Quasi alla fine del quinto anno di pontificato (13 marzo 2018), la “rivoluzione” di Francesco continua a dividere mondo cattolico, osservatori laici e stampa. Gli ultrà del papa argentino la evocano ogni giorno, anche in questo 2017 appena concluso, trasformando ogni gesto di Francesco, compreso il più innocuo, in rivoluzionario.

Gli oppositori, specularmente, gridano alla rivoluzione, ma con timore e terrore, denunciando ogni atto come eversivo del bimillenario ordine costituito, capace di far naufragare la barca di Pietro nel mare tempestoso del relativismo, del terzomondismo, addirittura del comunismo.

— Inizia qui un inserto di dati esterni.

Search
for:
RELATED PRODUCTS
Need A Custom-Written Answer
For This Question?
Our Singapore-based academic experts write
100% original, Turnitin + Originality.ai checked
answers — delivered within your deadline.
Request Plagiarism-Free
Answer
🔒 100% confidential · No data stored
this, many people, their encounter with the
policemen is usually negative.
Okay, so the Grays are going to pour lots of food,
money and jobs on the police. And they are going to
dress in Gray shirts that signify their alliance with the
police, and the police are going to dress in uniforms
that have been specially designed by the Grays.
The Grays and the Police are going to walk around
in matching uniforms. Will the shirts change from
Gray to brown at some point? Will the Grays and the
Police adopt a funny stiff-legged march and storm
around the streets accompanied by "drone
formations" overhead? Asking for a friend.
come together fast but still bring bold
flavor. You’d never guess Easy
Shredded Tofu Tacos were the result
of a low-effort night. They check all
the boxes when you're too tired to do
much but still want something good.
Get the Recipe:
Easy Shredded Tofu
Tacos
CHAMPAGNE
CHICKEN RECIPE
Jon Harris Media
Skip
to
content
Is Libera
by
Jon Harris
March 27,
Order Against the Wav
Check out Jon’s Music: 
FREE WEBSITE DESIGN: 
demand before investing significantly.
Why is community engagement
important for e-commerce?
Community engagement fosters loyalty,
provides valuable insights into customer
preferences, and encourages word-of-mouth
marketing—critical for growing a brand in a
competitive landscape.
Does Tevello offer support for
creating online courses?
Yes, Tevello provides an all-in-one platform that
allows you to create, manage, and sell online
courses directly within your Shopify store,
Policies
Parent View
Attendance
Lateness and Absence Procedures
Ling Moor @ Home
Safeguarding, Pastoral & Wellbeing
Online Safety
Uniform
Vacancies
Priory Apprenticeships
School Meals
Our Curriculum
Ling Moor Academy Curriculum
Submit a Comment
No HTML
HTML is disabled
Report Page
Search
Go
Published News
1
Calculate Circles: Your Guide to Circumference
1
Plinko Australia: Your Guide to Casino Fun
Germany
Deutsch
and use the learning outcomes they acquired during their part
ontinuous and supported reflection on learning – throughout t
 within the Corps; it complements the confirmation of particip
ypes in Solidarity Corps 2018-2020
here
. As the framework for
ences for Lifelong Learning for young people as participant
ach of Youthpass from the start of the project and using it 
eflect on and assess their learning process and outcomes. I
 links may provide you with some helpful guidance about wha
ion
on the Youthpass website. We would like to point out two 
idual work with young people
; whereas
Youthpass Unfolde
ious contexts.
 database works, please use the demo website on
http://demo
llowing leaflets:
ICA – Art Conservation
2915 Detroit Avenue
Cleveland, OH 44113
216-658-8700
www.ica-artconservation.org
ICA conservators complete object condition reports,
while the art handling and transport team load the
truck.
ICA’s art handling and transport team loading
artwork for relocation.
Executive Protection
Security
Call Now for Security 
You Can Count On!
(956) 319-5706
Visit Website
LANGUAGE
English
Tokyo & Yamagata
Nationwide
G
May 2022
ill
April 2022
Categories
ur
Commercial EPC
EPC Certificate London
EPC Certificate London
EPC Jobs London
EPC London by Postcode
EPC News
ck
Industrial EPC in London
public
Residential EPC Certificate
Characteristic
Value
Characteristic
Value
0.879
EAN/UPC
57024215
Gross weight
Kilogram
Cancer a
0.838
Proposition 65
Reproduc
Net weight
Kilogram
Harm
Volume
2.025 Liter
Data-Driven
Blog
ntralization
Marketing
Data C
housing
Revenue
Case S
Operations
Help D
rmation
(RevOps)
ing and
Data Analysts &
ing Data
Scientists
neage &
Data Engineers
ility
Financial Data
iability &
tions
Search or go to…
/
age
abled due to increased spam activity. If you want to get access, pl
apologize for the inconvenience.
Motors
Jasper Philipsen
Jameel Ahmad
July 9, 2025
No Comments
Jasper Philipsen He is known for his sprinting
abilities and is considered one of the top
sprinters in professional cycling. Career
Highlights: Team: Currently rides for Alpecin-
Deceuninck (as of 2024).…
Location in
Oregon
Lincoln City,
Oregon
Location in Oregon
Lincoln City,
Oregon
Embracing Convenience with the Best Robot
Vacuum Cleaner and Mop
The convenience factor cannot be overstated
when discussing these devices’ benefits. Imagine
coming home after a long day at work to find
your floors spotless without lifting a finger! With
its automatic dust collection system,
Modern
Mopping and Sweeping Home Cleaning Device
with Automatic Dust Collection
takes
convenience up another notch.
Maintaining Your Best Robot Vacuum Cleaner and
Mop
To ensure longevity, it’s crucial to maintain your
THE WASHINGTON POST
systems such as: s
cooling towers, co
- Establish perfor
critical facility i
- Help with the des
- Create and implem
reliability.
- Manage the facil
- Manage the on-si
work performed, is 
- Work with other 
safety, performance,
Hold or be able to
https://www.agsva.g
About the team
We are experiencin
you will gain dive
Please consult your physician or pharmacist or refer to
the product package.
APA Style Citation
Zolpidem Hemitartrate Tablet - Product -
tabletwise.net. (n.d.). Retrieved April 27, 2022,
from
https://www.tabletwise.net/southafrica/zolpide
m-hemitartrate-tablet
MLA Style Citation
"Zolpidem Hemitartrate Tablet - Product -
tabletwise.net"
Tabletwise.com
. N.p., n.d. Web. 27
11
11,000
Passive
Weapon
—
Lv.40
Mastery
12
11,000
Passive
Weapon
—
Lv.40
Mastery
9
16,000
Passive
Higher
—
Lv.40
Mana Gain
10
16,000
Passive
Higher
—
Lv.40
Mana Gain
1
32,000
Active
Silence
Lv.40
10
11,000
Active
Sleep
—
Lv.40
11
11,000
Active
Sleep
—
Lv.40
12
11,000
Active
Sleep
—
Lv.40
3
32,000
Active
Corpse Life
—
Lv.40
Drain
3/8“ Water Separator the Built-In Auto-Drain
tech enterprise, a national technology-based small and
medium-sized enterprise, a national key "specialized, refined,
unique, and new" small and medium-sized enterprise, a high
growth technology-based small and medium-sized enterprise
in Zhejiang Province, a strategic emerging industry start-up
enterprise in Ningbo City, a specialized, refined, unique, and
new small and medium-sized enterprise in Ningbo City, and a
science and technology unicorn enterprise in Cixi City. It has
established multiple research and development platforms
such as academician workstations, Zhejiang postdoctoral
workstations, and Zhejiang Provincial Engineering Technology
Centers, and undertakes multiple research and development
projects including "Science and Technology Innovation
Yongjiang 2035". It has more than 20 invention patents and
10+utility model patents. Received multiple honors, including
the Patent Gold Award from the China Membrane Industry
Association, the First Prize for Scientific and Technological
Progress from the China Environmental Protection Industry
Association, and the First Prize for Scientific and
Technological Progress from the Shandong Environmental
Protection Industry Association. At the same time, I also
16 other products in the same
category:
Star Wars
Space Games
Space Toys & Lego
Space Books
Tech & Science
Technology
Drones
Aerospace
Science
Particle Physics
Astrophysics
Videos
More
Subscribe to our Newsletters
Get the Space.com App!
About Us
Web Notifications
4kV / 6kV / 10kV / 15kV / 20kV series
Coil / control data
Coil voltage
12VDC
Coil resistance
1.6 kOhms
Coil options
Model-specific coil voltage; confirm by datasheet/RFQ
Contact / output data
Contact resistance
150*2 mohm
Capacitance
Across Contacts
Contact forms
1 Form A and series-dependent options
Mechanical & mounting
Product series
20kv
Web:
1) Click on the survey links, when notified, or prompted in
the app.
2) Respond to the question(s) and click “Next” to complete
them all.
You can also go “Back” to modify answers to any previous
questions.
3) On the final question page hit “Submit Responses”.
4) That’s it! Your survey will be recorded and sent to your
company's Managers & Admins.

Poi c’è la narrazione della rivoluzione mancata perché ostacolata dalla Curia cattiva. Una narrazione particolarmente di successo in un anno in cui i numeri 3 e 4 della gerarchia della Santa sede (il card. Müller, fino a luglio custode dell’ortodossia come prefetto della Congregazione per la dottrina della fede, e il card. Pell, superministro dell’economia di Oltretevere, da giugno in Australia a difendersi dalle accuse di pedofilia), insieme al revisore generale dei conti del Vaticano (Libero Milone, a giugno) e al vicedirettore dello Ior (Giulio Mattietti, a novembre) sono stati allontanati dai Sacri palazzi.

E rafforzata dalle parole di papa Francesco ai cardinali per gli auguri di Natale: «Fare le riforme a Roma è come pulire la Sfinge d’Egitto con uno spazzolino da denti».

Ma quale rivoluzione? In realtà non è mai stata all’ordine del giorno, se alla parola assegniamo l’autentico significato di mutamento radicale delle strutture. Le riforme sì. Più decise quelle finanziarie (ma in ordine a trasparenza e legalità, non alla povertà), più modeste quelle curiali (accorpamento di dicasteri) e liturgiche (autonomia alle Conferenze episcopali nazionali per la traduzione dei testi), senza intaccare la dottrina.

Tuttavia sono cambiate la percezione e la prassi, con il lento spostamento dal primato della Verità (i «principi non negoziabili», non archiviati ma collocati in seconda linea) alla centralità delle questioni sociali (migranti, ambiente, disarmo). Per la Chiesa cattolica non è poco.

Il 2018 sarà l’anno della rivoluzione? Probabilmente no. I nodi da affrontare, scogliere e tagliare ci sarebbero, ma resteranno lì, temperati dalla pastorale di misericordia.

Gli scontri, mediatici e non, continueranno. E la barca di Pietro proseguirà la propria navigazione.